Render the part of the items that opens with the line containing "Rank the categories" and runs through the end of the items as a Markdown table with the columns Row and Line. Skip blank lines and leave the pictures out.

[Chart interpretation items]
==========
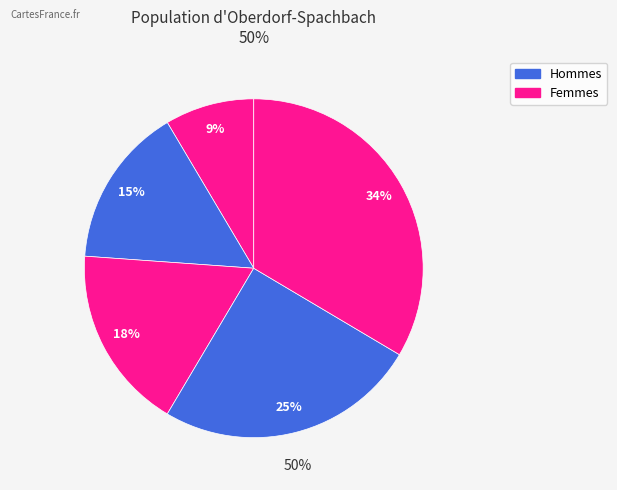

Count the number of slices in the pie.

5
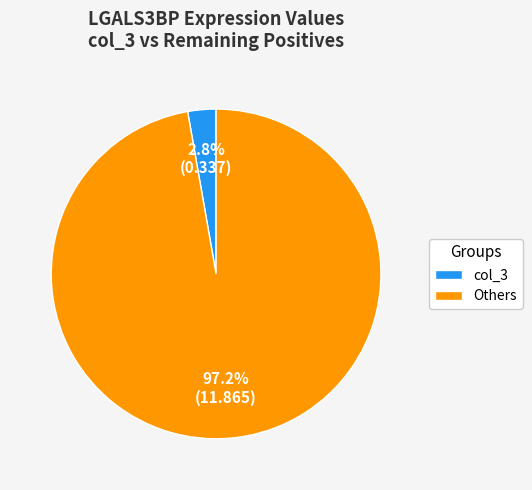

Rank the categories by value from lowest to highest.

col_3, Others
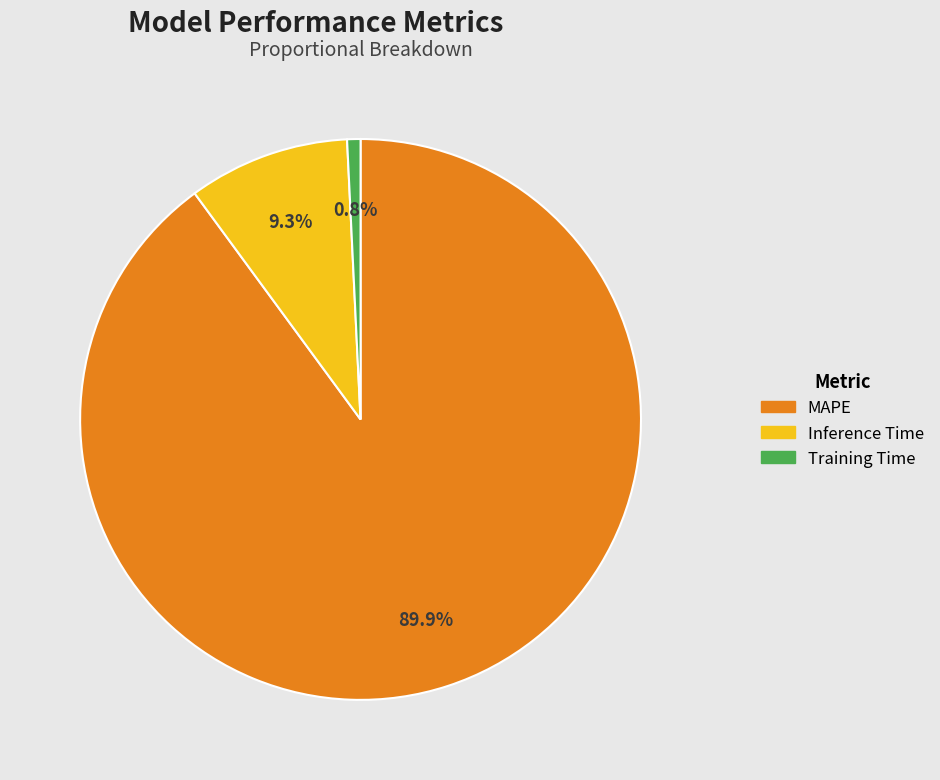

Count the number of slices in the pie.

3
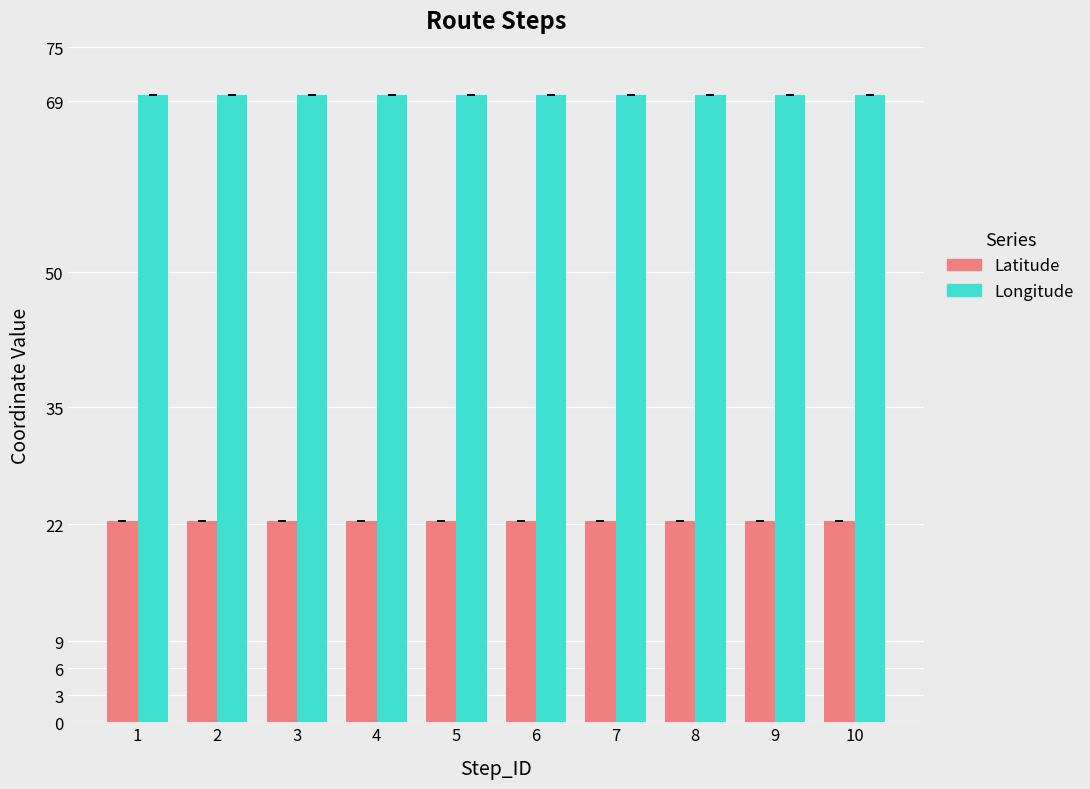

What is the value of the Longitude bar at the 8th from the left?

69.8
==========
▸ **Answer box**
| Row | Line |
|---|---|
| 1 | Rank the categories by value from lowest to highest. |
| 2 | col_3, Others |
| 3 | Count the number of slices in the pie. |
| 4 | 3 |
| 5 | What is the value of the Longitude bar at the 8th from the left? |
| 6 | 69.8 |